Esto tiene mucho que ver con la sociedad actual: se busca aparentar que se ha cumplido con las exigencias sociales, como tener una casa, un buen empleo, una pareja estable, equilibrio económico, etc., pero la verdad es que no está mal no cumplir con estos “requisitos” para ser una persona íntegra y realizada. Basta tener una buena autoestima para saber querer lo propio sin necesidad de ser igual al otro ni desear pensar o actuar de la misma manera siempre.

La autenticidad es una característica sobresaliente, que abunda en personas que no temen al “qué dirán”, que no temen a lo nuevo y que se sienten orgullosas de su personalidad e ingenio sin necesidad de que el resto del mundo les comunique su aprobación. Cumplir con los estereotipos puede producirle satisfacción a una muchacha que lucha por mantener su delgadez, pero esta alegría está atada a los cambios que puede traer el cambio de la moda.

El día en que tener sobrepeso comience a ser visto como símbolo de belleza en una mujer, ésta ya no se sentirá aceptada. Ese es uno de los contras de seguir al pie de la letra lo que la gente espera de cada individuo, ya que las expectativas pueden no cumplirse y entonces se desencadena un sentimiento de rechazo.

La Organización Mundial de la Salud (OMS) y las Naciones Unidas reflejaron recientemente en un informe que cada año se suicidan en el mundo alrededor de 600 mil jóvenes de entre 14 y 28 años, cifra en la que, por lo menos la mitad, tiene alguna relación con bullying; siendo los países europeos, los más golpeados por este fenómeno, al contabilizar alrededor de 200 mil suicidios por año.

Estas terribles cifras confirman un hecho que cada día afecta más a las personas, mayormente a los jóvenes que se encuentran en una edad en que no son suficientemente capaces de decidir qué quieren para su vida, en una etapa en que creen que encajar en la sociedad y tener un grupo de amigos que los acepten lo es todo. Quienes logran escapar del bullying viven ocultando quienes son realmente, pero se sienten aliviados de ser por fin aceptados.

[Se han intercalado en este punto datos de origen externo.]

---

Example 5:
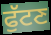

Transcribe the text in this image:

ਫੁੱਟਣ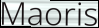
Maoris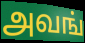
அவங்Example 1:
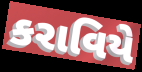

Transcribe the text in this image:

કરાવિયે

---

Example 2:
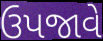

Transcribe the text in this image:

ઉપજાવે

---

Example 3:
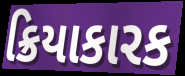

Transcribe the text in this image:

ક્રિયાકારક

Los estereotipos acechan en todos lados: a cada nuevo estudiante en una escuela, a un joven que esconde su orientación sexual, una mujer que prefiere trabajar y estudiar antes que casarse y formar una familia, etc.

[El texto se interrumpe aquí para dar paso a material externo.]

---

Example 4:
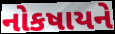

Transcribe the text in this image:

નોકષાયને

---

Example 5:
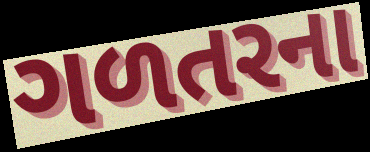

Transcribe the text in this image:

ગળતરનાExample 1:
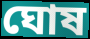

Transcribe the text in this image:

ঘোষ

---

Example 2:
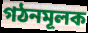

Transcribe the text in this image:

গঠনমূলক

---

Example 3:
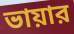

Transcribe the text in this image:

ভায়ার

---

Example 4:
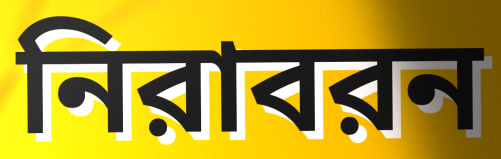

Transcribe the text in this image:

নিরাবরন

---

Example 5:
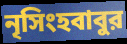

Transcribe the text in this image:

নৃসিংহবাবুর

La manera más efectiva de vivir en un mundo regido por prejuicios es ignorar su existencia; actuar, decidir y enfocarse en lo que está bien para uno mismo y tener la base de la propia seguridad para no permitir que el bullying o las críticas lleven abajo lo que realmente hace ser a una persona lo que es.

Pocas son las personas que deciden dejar de temer a lo que la gente espera de ellas y que viven su vida en función de lo que las hace felices, utilizando sus habilidades para abrirse camino hacia el éxito y la satisfacción personal que cada quien busca para su vida.